- [Dataset section]
>>

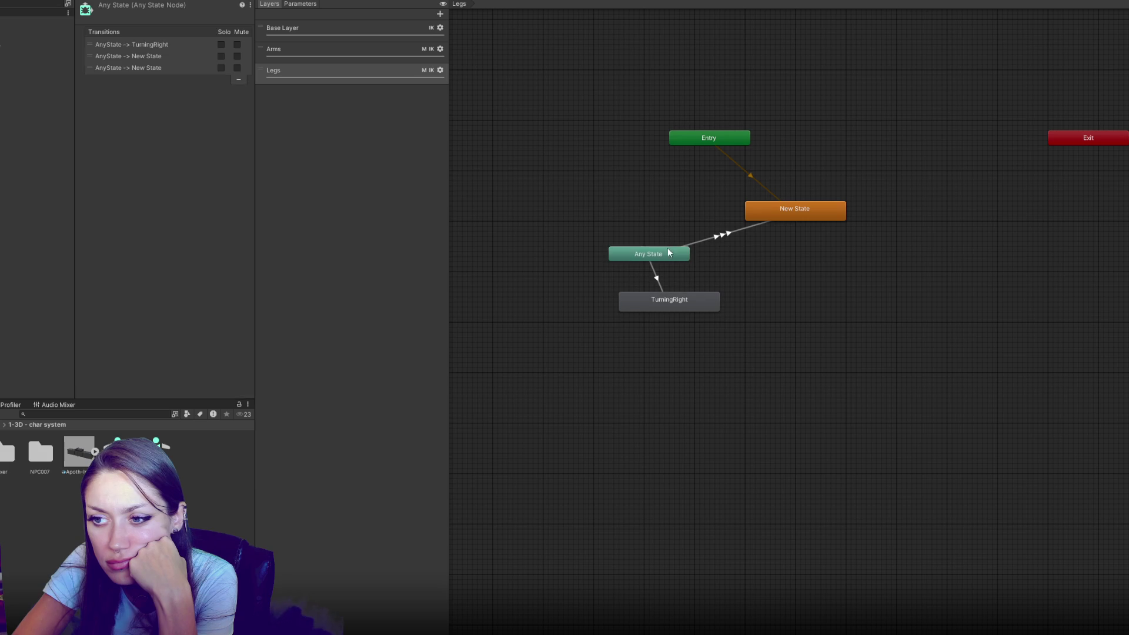
# Step: Give the new Any State to New State transitions conditions Walking and Sitting
pyautogui.click(730, 236)
pyautogui.click(156, 56)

<<

- [Your goal] The listing above must be repeated exactly. Its pictures are not part of the copy.

- [Solution]
# Step: Give the new Any State to New State transitions conditions Walking and Sitting
pyautogui.click(730, 236)
pyautogui.click(156, 56)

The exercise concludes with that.